The water we have squandered; the water we need; the water that’s coming in Hurricane Sandy. And ultimately it’s all the same water, however much we want to pretend that because it’s falling in cold sheets from the sky that it’s somehow purified, that if it’s flowing in a river like the Susquehanna it’s relieved of its pollutants.
It’s not.
Just a few more pictures. These of a muddy destroyed, once forested landscape, once small mountain, that’s now the buried secret of the Marc One Pipeline destined to transport gas from Sullivan County–just another thirty minutes from the Anadarko Fracking Drill site, Lycoming County–to its ultimate destination to global ports. Here, I think, the irony is inescapable–the fracktastrophe of this form of mineral extraction is as global as it ports, its corporations, its government collusion–and its hurricanes.

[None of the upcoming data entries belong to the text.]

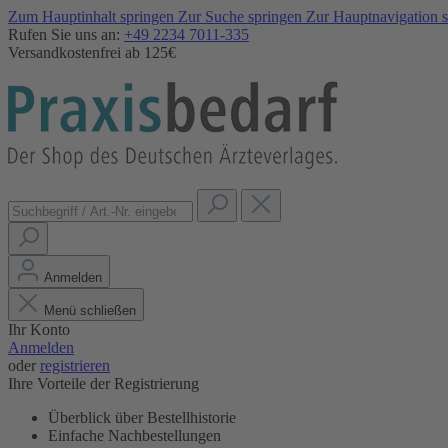
Zum Hauptinhalt springen
Zur Suche springen
Zur Hauptnavigation 
Rufen Sie uns an:
+49 2234 7011-335
Versandkostenfrei ab 125€
Anmelden
Menü schließen
Ihr Konto
Anmelden
oder
registrieren
Ihre Vorteile der Registrierung
Überblick über Bestellhistorie
Einfache Nachbestellungen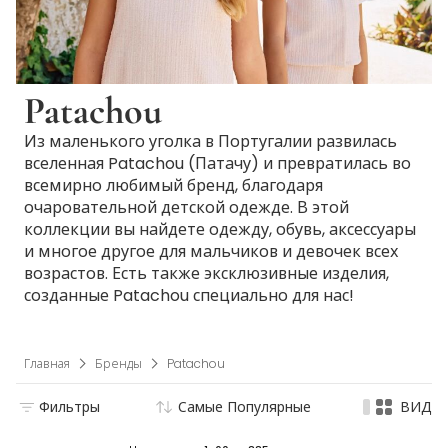
Patachou
Из маленького уголка в Португалии развилась
вселенная Patachou (Патачу) и превратилась во
всемирно любимый бренд, благодаря
очаровательной детской одежде. В этой
коллекции вы найдете одежду, обувь, аксессуары
и многое другое для мальчиков и девочек всех
возрастов. Есть также эксклюзивные изделия,
созданные Patachou специально для нас!
Главная
Бренды
Patachou
Фильтры
Самые Популярные
ВИД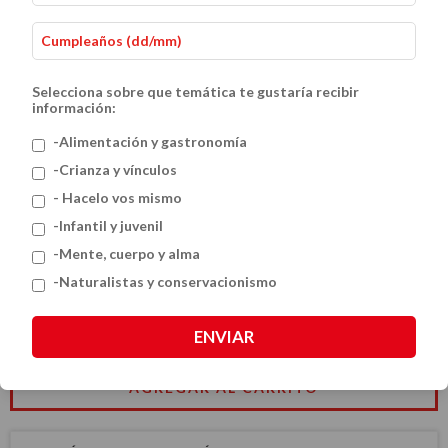
Selecciona sobre que temática te gustaría recibir
información:
-Alimentación y gastronomía
-Crianza y vínculos
- Hacelo vos mismo
La huerta en tu mesa
-Infantil y juvenil
$54.46 USD
-Mente, cuerpo y alma
-Naturalistas y conservacionismo
CANTIDAD
ENVIAR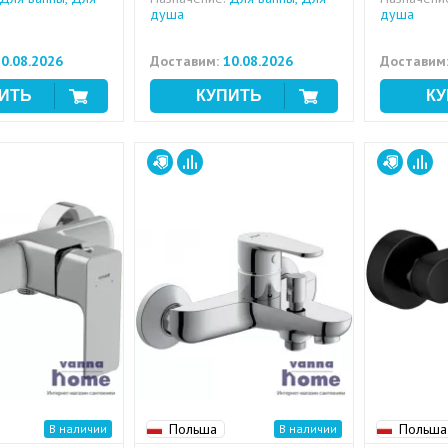
душа
душа
0.08.2026
Доставим:
10.08.2026
Доставим
Польша
Польша
В наличии
В наличии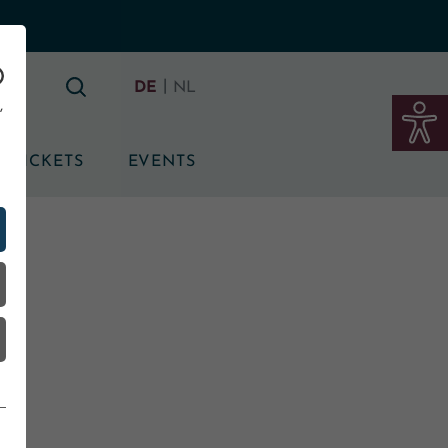
|
DE
NL
,
TICKETS
EVENTS
N.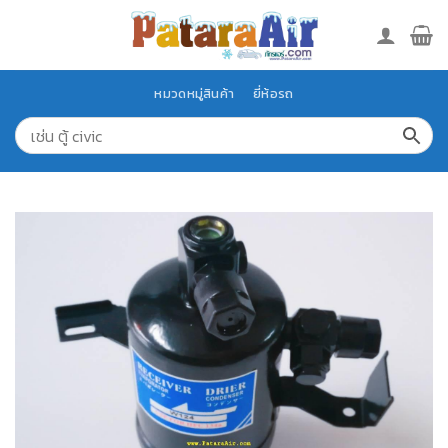
Skip
to
content
หมวดหมู่สินค้า
ยี่ห้อรถ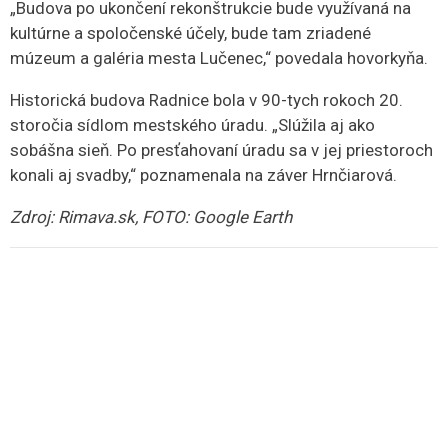
„Budova po ukončení rekonštrukcie bude využívaná na
kultúrne a spoločenské účely, bude tam zriadené
múzeum a galéria mesta Lučenec,“ povedala hovorkyňa.
Historická budova Radnice bola v 90-tych rokoch 20.
storočia sídlom mestského úradu. „Slúžila aj ako
sobášna sieň. Po presťahovaní úradu sa v jej priestoroch
konali aj svadby,“ poznamenala na záver Hrnčiarová.
Zdroj: Rimava.sk, FOTO: Google Earth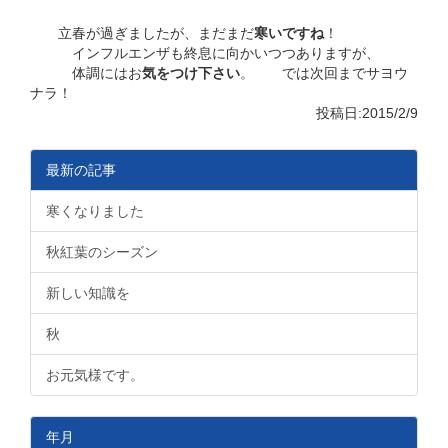
立春が過ぎましたが、まだまだ
寒いですね
！
インフルエンザも終息に向かいつつありますが、
体調にはお
気をつけ下さい
。 では次回までサヨウ
ナラ！
投稿日:2015/2/9
最新の記事
寒くなりました
秋紅葉のシーズン
新しい知識を
秋
お元気様です。
年月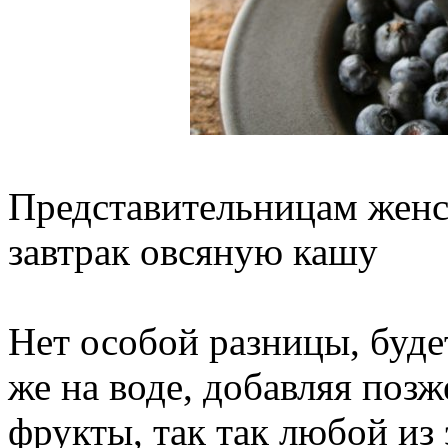
Представительницам женск
завтрак овсяную кашу
Нет особой разницы, будет
же на воде, добавляя поз
фрукты, так так любой из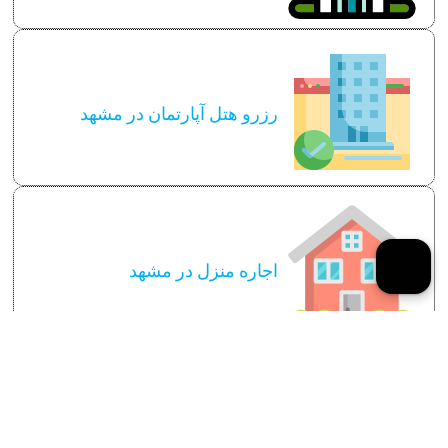
رزرو هتل آپارتمان در مشهد
اجاره منزل در مشهد
سایر توضیحات لازم
قوانین و مقررات اجاره روانه آپارتمان در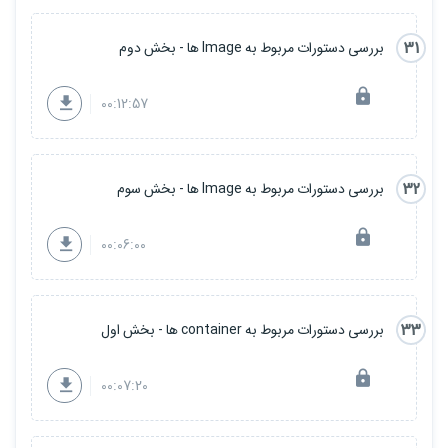
31
بررسی دستورات مربوط به Image ها - بخش دوم
00:12:57
32
بررسی دستورات مربوط به Image ها - بخش سوم
00:06:00
33
بررسی دستورات مربوط به container ها - بخش اول
00:07:20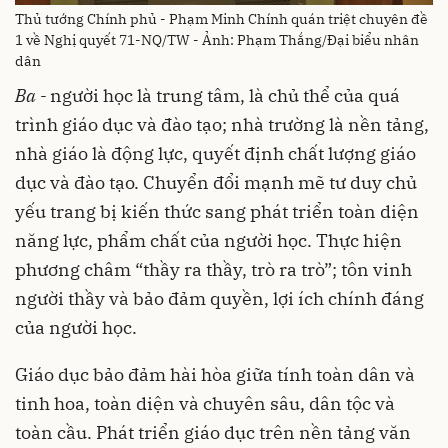
Thủ tướng Chính phủ - Phạm Minh Chính quán triệt chuyên đề
1 về Nghị quyết 71-NQ/TW - Ảnh: Phạm Thắng/Đại biểu nhân
dân
Ba -
người học là trung tâm, là chủ thể của quá
trình giáo dục và đào tạo; nhà trường là nền tảng,
nhà giáo là động lực, quyết định chất lượng giáo
dục và đào tạo. Chuyển đổi mạnh mẽ tư duy chủ
yếu trang bị kiến thức sang phát triển toàn diện
năng lực, phẩm chất của người học. Thực hiện
phương châm “thầy ra thầy, trò ra trò”; tôn vinh
người thầy và bảo đảm quyền, lợi ích chính đáng
của người học.
Giáo dục bảo đảm hài hòa giữa tính toàn dân và
tinh hoa, toàn diện và chuyên sâu, dân tộc và
toàn cầu. Phát triển giáo dục trên nền tảng văn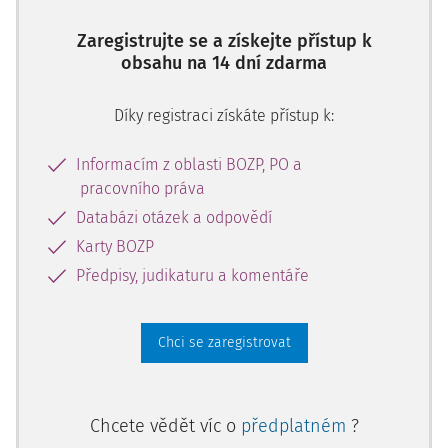
Zaregistrujte se a získejte přístup k
obsahu na 14 dní zdarma
Díky registraci získáte přístup k:
Informacím z oblasti BOZP, PO a
pracovního práva
Databázi otázek a odpovědí
Karty BOZP
Předpisy, judikaturu a komentáře
Chci se zaregistrovat
Chcete vědět víc o
předplatném
?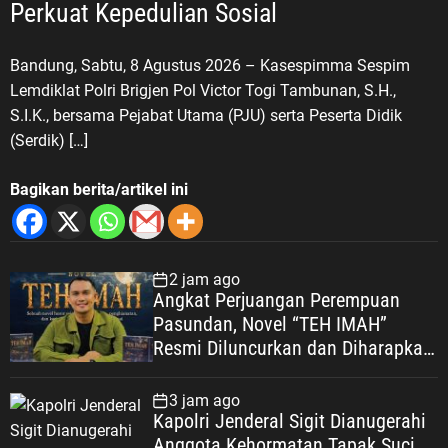
Perkuat Kepedulian Sosial
Bandung, Sabtu, 8 Agustus 2026 – Kasespimma Sespim
Lemdiklat Polri Brigjen Pol Victor Togi Tambunan, S.H.,
S.I.K., bersama Pejabat Utama (PJU) serta Peserta Didik
(Serdik) […]
Bagikan berita/artikel ini
2 jam ago
Angkat Perjuangan Perempuan
Pasundan, Novel “TEH IMAH”
Resmi Diluncurkan dan Diharapkan
Tembus Layar Lebar
3 jam ago
Kapolri Jenderal Sigit Dianugerahi
Anggota Kehormatan Tapak Suci,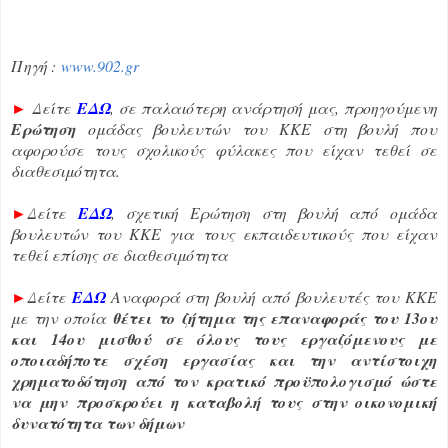
Πηγή :
www.902.gr
►
Δείτε
ΕΔΩ
, σε παλαιότερη ανάρτησή μας, προηγούμενη
Ερώτηση
ομάδας βουλευτών του ΚΚΕ στη βουλή που
αφορούσε τους σχολικούς φύλακες που είχαν τεθεί σε
διαθεσιμότητα.
►
Δείτε
ΕΔΩ
, σχετική Ερώτηση στη βουλή από ομάδα
βουλευτών του ΚΚΕ για τους εκπαιδευτικούς που είχαν
τεθεί επίσης σε διαθεσιμότητα
►
Δείτε
ΕΔΩ
Αναφορά στη βουλή από βουλευτές του ΚΚΕ
με την οποία
θέτει το ζήτημα της επαναφοράς του 13ου
και 14ου μισθού σε όλους τους εργαζόμενους με
οποιαδήποτε σχέση εργασίας και την αντίστοιχη
χρηματοδότηση από τον κρατικό προϋπολογισμό ώστε
να μην προσκρούει η καταβολή τους στην οικονομική
δυνατότητα των δήμων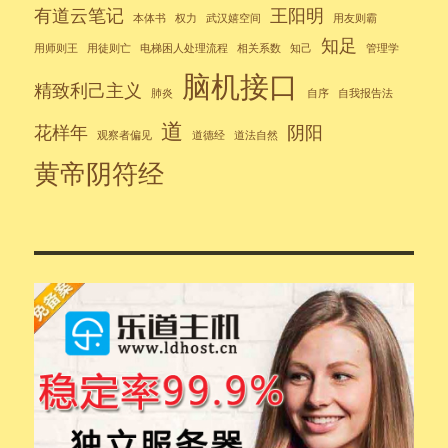
有道云笔记
王阳明
本体书
权力
武汉嬉空间
用友则霸
知足
用师则王
用徒则亡
电梯困人处理流程
相关系数
知己
管理学
脑机接口
精致利己主义
肺炎
自序
自我报告法
道
花样年
阴阳
观察者偏见
道德经
道法自然
黄帝阴符经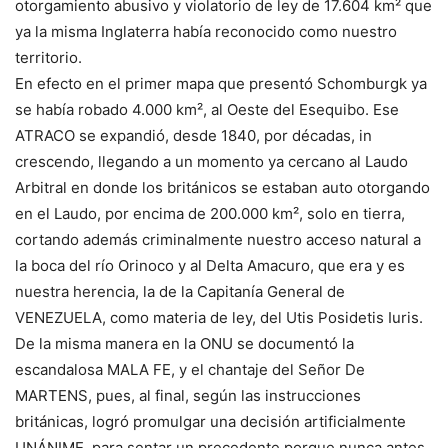
otorgamiento abusivo y violatorio de ley de 17.604 km² que
ya la misma Inglaterra había reconocido como nuestro
territorio.
En efecto en el primer mapa que presentó Schomburgk ya
se había robado 4.000 km², al Oeste del Esequibo. Ese
ATRACO se expandió, desde 1840, por décadas, in
crescendo, llegando a un momento ya cercano al Laudo
Arbitral en donde los británicos se estaban auto otorgando
en el Laudo, por encima de 200.000 km², solo en tierra,
cortando además criminalmente nuestro acceso natural a
la boca del río Orinoco y al Delta Amacuro, que era y es
nuestra herencia, la de la Capitanía General de
VENEZUELA, como materia de ley, del Utis Posidetis Iuris.
De la misma manera en la ONU se documentó la
escandalosa MALA FE, y el chantaje del Señor De
MARTENS, pues, al final, según las instrucciones
británicas, logró promulgar una decisión artificialmente
UNÁNIME, para sentar un precedente porque nunca antes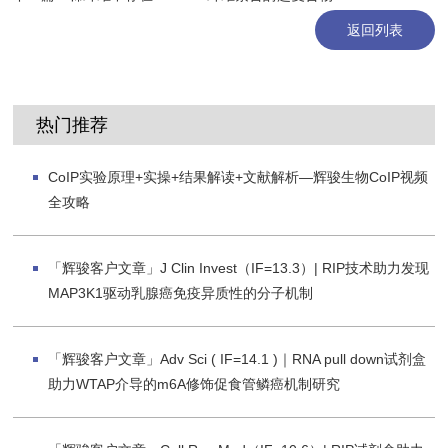
返回列表
热门推荐
CoIP实验原理+实操+结果解读+文献解析—辉骏生物CoIP视频
全攻略
「辉骏客户文章」J Clin Invest（IF=13.3）| RIP技术助力发现
MAP3K1驱动乳腺癌免疫异质性的分子机制
「辉骏客户文章」Adv Sci ( IF=14.1 )｜RNA pull down试剂盒
助力WTAP介导的m6A修饰促食管鳞癌机制研究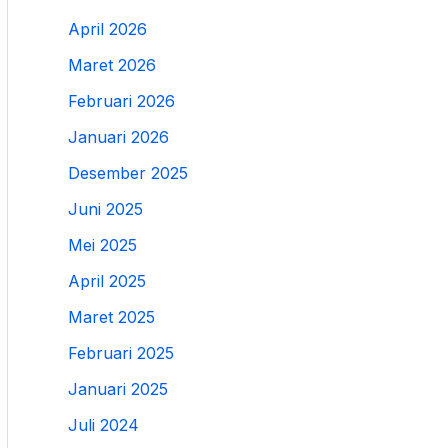
April 2026
Maret 2026
Februari 2026
Januari 2026
Desember 2025
Juni 2025
Mei 2025
April 2025
Maret 2025
Februari 2025
Januari 2025
Juli 2024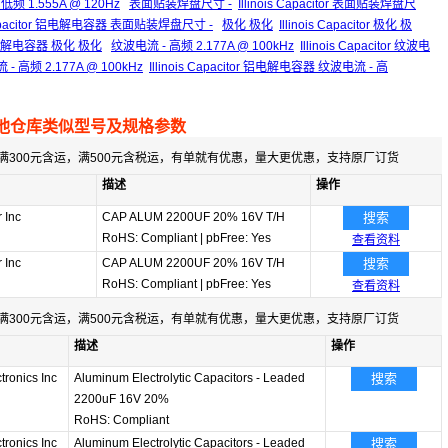
 低频 1.555A @ 120Hz
表面贴装焊盘尺寸 -
Illinois Capacitor 表面贴装焊盘尺
s Capacitor 铝电解电容器 表面贴装焊盘尺寸 -
极化 极化
Illinois Capacitor 极化 极
or 铝电解电容器 极化 极化
纹波电流 - 高频 2.177A @ 100kHz
Illinois Capacitor 纹波电
高频 2.177A @ 100kHz
Illinois Capacitor 铝电解电容器 纹波电流 - 高
他仓库类似型号及规格参数
满300元含运，满500元含税运，有单就有优惠，量大更优惠，支持原厂订货
描述
操作
r Inc
CAP ALUM 2200UF 20% 16V T/H
搜索
RoHS: Compliant
|
pbFree: Yes
查看资料
r Inc
CAP ALUM 2200UF 20% 16V T/H
搜索
RoHS: Compliant
|
pbFree: Yes
查看资料
满300元含运，满500元含税运，有单就有优惠，量大更优惠，支持原厂订货
描述
操作
tronics Inc
Aluminum Electrolytic Capacitors - Leaded
搜索
2200uF 16V 20%
RoHS: Compliant
tronics Inc
Aluminum Electrolytic Capacitors - Leaded
搜索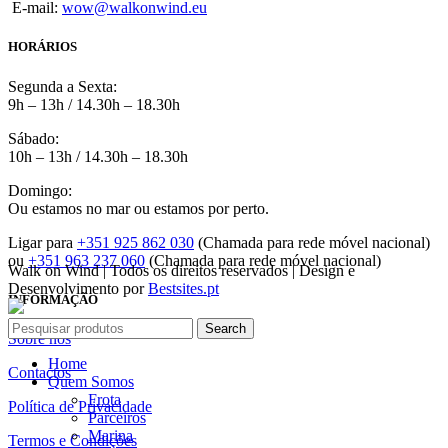
E-mail:
wow@walkonwind.eu
HORÁRIOS
Segunda a Sexta:
9h – 13h / 14.30h – 18.30h
Sábado:
10h – 13h / 14.30h – 18.30h
Domingo:
Ou estamos no mar ou estamos por perto.
Ligar para
+351 925 862 030
(Chamada para rede móvel nacional)
ou
+351 963 237 060
(Chamada para rede móvel nacional)
Walk on Wind | Todos os direitos reservados | Design e
Desenvolvimento por
Bestsites.pt
INFORMAÇÃO
Search
Sobre nós
Home
Contactos
Quem Somos
Frota
Política de Privacidade
Parceiros
Marina
Termos e Condições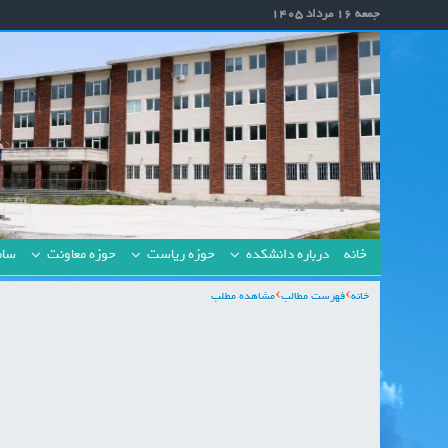
جمعه 16 مرداد 1405
خانه
درباره دانشکده
حوزه ریاست
حوزه معاونت
ساما
خانه
فهرست مطالب
مشاهده مطلب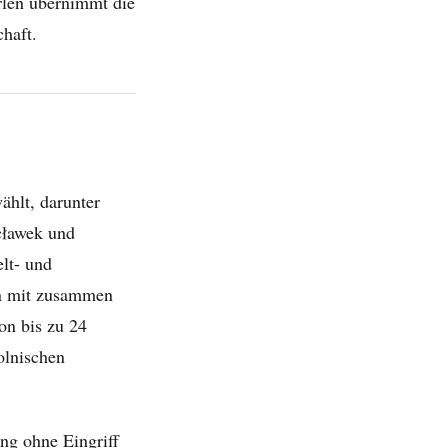
rlen übernimmt die
chaft.
hlt, darunter
cławek und
lt- und
en mit zusammen
on bis zu 24
olnischen
ng ohne Eingriff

What will this muddy, oily wasteland look like Wednesday morning, October 31st? Halloween is supposed only to raise the goblins of our imaginations. When we take off a costume intended to produce fright, what’s underneath is supposed only to produce chuckling and relief. What this mud conceals, however, is nothing but a shallow grave for pipeline that, like a scene from Night of the Living Dead, is waiting to eat us.
Or if not exactly eat us from the outside, something worse.
Fracking will consume us from the inside via the very stuff of life, and nothing could, I think, be more worthy of the term “catastrophe” than that.
So as I watch the weather with all my neighbors, friends, and fellow fracktivists, all I can think about is water–making sure there’s enough for my animals to drink, making sure its not sweltering up my basement, making sure my well pump’s not destroyed this time.
But mostly, I wonder what’s in it because for as crisp and delicious as is the water flowing from Pine Creek in the Tiadaghton State Forest appears to be, this may be as deceptive as the prospect that the ghouls from Night of the LIving Dead are people. Or better–the ghouls from Night of the LIving Dead are people–every bit as much as the water from the Susquehanna is clean.
Just yards from this photograph of the Susquehanna is Riverdale–or what was Riverdale. Just out of picture range are the bulldozers, a floating barge, exposed pipelines, welders, trucks, Skip Leonard on his tractor, and millions of dollars worth of water waiting to be pumped over the mountain to thirsty frack pads.
Bring on the hurricane. It cannot be worse than the frackerific storm that’s already laid us to siege.
Ah, I remember as a child in the Pittsburgh area, coal country, the mountain sides gashed by the coal mines, our creeks orange, arg … They just never let up, especially in Pennsylvania.
Thanks, Wendy. I’ve been in a “state-of-emergency” since seeing Gasland. be safe!